Filter the data for lines with the word "Figure" and copy those lines.

== Supplied material

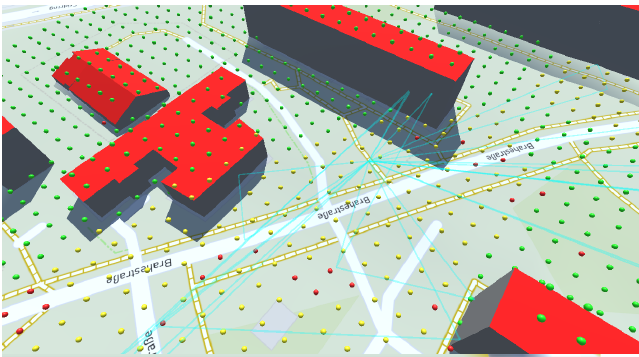
Figure 2. User perspective after scale change. Propagation lines are shown in the last real-scale position, so that propagation can be studied in a larger spatial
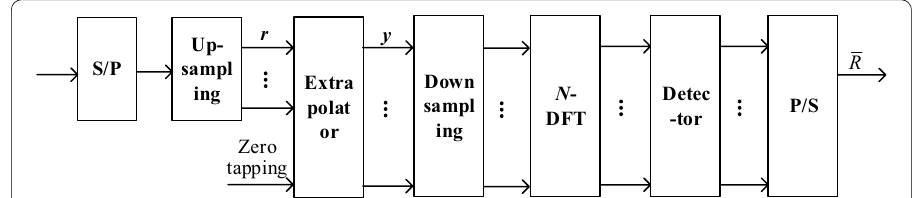
Fig. 2 Simplified recovery modem for compressive OFDM signals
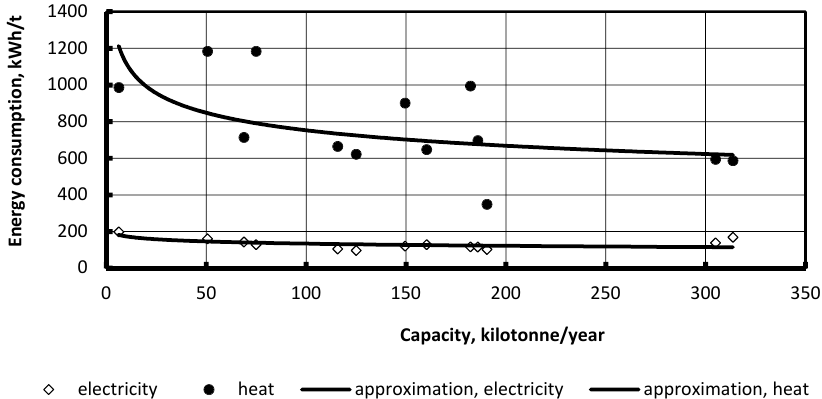
Figure 3. Specific energy consumption (kWh per ton of sunflower oil) vs. annual sunflower oil capacity (thousand tons of seed) [23].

====

Answer to this task:
Figure 2. User perspective after scale change. Propagation lines are shown in the last real-scale position, so that propagation can be studied in a larger spatial
Figure 3. Specific energy consumption (kWh per ton of sunflower oil) vs. annual sunflower oil capacity (thousand tons of seed) [23].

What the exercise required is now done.